THE REQUEST: Reproduce every line of the items below verbatim, leaving out the pictures.

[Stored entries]
····················

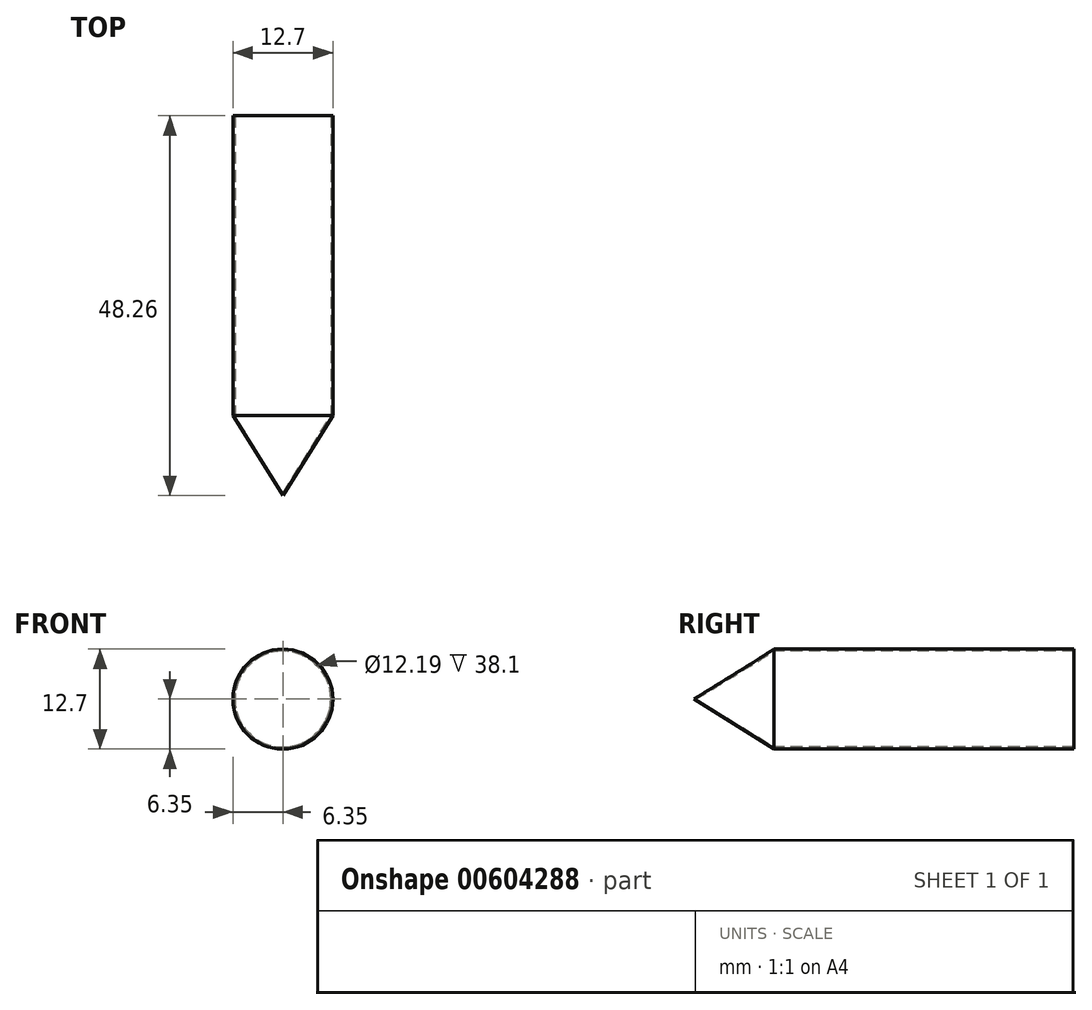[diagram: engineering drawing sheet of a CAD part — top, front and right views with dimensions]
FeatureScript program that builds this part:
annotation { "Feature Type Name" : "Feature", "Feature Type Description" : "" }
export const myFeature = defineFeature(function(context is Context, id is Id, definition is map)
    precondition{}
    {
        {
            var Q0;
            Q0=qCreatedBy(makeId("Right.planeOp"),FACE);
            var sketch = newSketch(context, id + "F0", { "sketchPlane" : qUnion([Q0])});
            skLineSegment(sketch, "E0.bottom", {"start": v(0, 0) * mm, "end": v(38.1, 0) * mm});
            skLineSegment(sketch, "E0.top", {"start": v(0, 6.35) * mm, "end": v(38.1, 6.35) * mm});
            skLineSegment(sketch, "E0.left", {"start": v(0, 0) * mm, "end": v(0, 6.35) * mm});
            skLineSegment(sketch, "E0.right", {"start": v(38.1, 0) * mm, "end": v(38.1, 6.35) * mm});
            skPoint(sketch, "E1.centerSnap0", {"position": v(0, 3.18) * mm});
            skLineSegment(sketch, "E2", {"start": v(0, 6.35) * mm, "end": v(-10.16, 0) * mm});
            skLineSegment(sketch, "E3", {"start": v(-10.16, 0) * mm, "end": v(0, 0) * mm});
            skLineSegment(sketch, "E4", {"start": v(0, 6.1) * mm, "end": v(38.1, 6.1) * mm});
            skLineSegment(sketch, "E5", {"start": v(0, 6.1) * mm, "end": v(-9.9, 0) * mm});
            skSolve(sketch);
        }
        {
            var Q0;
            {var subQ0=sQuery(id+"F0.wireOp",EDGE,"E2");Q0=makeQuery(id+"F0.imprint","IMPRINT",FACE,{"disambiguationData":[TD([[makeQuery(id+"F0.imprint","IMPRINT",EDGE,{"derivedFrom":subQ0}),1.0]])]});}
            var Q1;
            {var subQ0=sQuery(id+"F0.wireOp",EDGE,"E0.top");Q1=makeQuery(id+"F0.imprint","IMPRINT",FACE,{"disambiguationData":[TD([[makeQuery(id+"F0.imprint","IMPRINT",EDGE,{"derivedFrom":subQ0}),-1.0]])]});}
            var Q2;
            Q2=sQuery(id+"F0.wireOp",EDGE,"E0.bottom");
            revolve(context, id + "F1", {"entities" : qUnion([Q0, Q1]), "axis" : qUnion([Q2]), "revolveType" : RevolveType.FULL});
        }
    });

····················

TASK OUTPUT:
[diagram: engineering drawing sheet of a CAD part — top, front and right views with dimensions]
FeatureScript program that builds this part:
annotation { "Feature Type Name" : "Feature", "Feature Type Description" : "" }
export const myFeature = defineFeature(function(context is Context, id is Id, definition is map)
    precondition{}
    {
        {
            var Q0;
            Q0=qCreatedBy(makeId("Right.planeOp"),FACE);
            var sketch = newSketch(context, id + "F0", { "sketchPlane" : qUnion([Q0])});
            skLineSegment(sketch, "E0.bottom", {"start": v(0, 0) * mm, "end": v(38.1, 0) * mm});
            skLineSegment(sketch, "E0.top", {"start": v(0, 6.35) * mm, "end": v(38.1, 6.35) * mm});
            skLineSegment(sketch, "E0.left", {"start": v(0, 0) * mm, "end": v(0, 6.35) * mm});
            skLineSegment(sketch, "E0.right", {"start": v(38.1, 0) * mm, "end": v(38.1, 6.35) * mm});
            skPoint(sketch, "E1.centerSnap0", {"position": v(0, 3.18) * mm});
            skLineSegment(sketch, "E2", {"start": v(0, 6.35) * mm, "end": v(-10.16, 0) * mm});
            skLineSegment(sketch, "E3", {"start": v(-10.16, 0) * mm, "end": v(0, 0) * mm});
            skLineSegment(sketch, "E4", {"start": v(0, 6.1) * mm, "end": v(38.1, 6.1) * mm});
            skLineSegment(sketch, "E5", {"start": v(0, 6.1) * mm, "end": v(-9.9, 0) * mm});
            skSolve(sketch);
        }
        {
            var Q0;
            {var subQ0=sQuery(id+"F0.wireOp",EDGE,"E2");Q0=makeQuery(id+"F0.imprint","IMPRINT",FACE,{"disambiguationData":[TD([[makeQuery(id+"F0.imprint","IMPRINT",EDGE,{"derivedFrom":subQ0}),1.0]])]});}
            var Q1;
            {var subQ0=sQuery(id+"F0.wireOp",EDGE,"E0.top");Q1=makeQuery(id+"F0.imprint","IMPRINT",FACE,{"disambiguationData":[TD([[makeQuery(id+"F0.imprint","IMPRINT",EDGE,{"derivedFrom":subQ0}),-1.0]])]});}
            var Q2;
            Q2=sQuery(id+"F0.wireOp",EDGE,"E0.bottom");
            revolve(context, id + "F1", {"entities" : qUnion([Q0, Q1]), "axis" : qUnion([Q2]), "revolveType" : RevolveType.FULL});
        }
    });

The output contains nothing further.